After watching this somewhat short 12 episode series, I walked away thinking I just watched another ordinary anime series. It was really good, but not perfect. Then after reading most of the so-called reviews here I started to wonder if it was even that good at all. In retrospect, the series may have actually been nothing short of a masterpiece.

Excuse me while I diverge into spoiler-rich territory, so DO NOT READ MORE UNLESS YOU'VE SEEN THE FILM


the series starts out playing out just like you read on the films description. A one armed samurai going to be pitted against a blind samurai. Then, the series goes into utter flashback. This is where most people seem to have lost their interest. Yes, there is a huge gap of time between the 12th episode and the 1st episode, which would take place in that chronological order, but this is the true beauty. There may be some disappointment that the series doesn't actually show what happens during this "final battle" in the 1st episode, but again, more masterful work. We don't need to know how the fight turned out. The point is that they were all warriors, a breed we cannot even fathom. They were much more twisted and wounded between the 12th and 1st episode, which leaves a lot of speculation and requires some imagination and possibly discuession as to how the characters came to be this way.

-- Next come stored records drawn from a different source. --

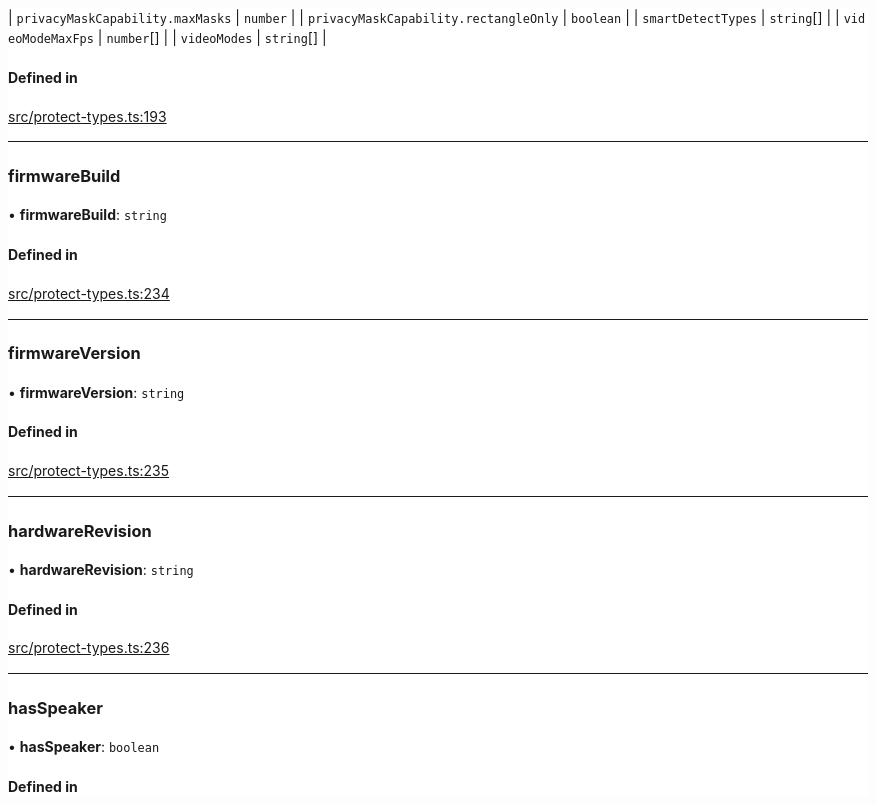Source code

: | `privacyMaskCapability.maxMasks` | `number` |
| `privacyMaskCapability.rectangleOnly` | `boolean` |
| `smartDetectTypes` | `string`[] |
| `videoModeMaxFps` | `number`[] |
| `videoModes` | `string`[] |

#### Defined in

[src/protect-types.ts:193](https://github.com/hjdhjd/unifi-protect/blob/393789fc061eae4a69212a8c6e68b2ee3c4f0dc2/src/protect-types.ts#L193)

___

### firmwareBuild

• **firmwareBuild**: `string`

#### Defined in

[src/protect-types.ts:234](https://github.com/hjdhjd/unifi-protect/blob/393789fc061eae4a69212a8c6e68b2ee3c4f0dc2/src/protect-types.ts#L234)

___

### firmwareVersion

• **firmwareVersion**: `string`

#### Defined in

[src/protect-types.ts:235](https://github.com/hjdhjd/unifi-protect/blob/393789fc061eae4a69212a8c6e68b2ee3c4f0dc2/src/protect-types.ts#L235)

___

### hardwareRevision

• **hardwareRevision**: `string`

#### Defined in

[src/protect-types.ts:236](https://github.com/hjdhjd/unifi-protect/blob/393789fc061eae4a69212a8c6e68b2ee3c4f0dc2/src/protect-types.ts#L236)

___

### hasSpeaker

• **hasSpeaker**: `boolean`

#### Defined in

The majority of the series follows the samurai clan and the happenings of their dojo, from their highest point of fame to their fall. Even the strongest of clans will eventually fall, and this was just one such scenario.

I've never seen a series that gave me the same impression of mortality as this. The swords and their consequences felt more real than any series that I've seen.

The beauty and secret swordplay techniques were introducted and improved upon throughout the series.

As far as cruelity and objectifying, keep in mind the film took place in the Kan'ei period of Japan which was around 1643, a decade so long ago that none of us can fathom how people were actually treated.

It took several days after watching for the imagry to truly sink in, but again, this series was nothing short of a masterpiece.


If anyone wants to discuss the film more in-depth, feel free to hit me up in PM.

Thanks for the review, you may be one of very few people who truly understand and appreciate this series for what it is, and aren't just seeing it as an attempt at gore and shock-factor. There is so much more substance than that included in these 12 episodes.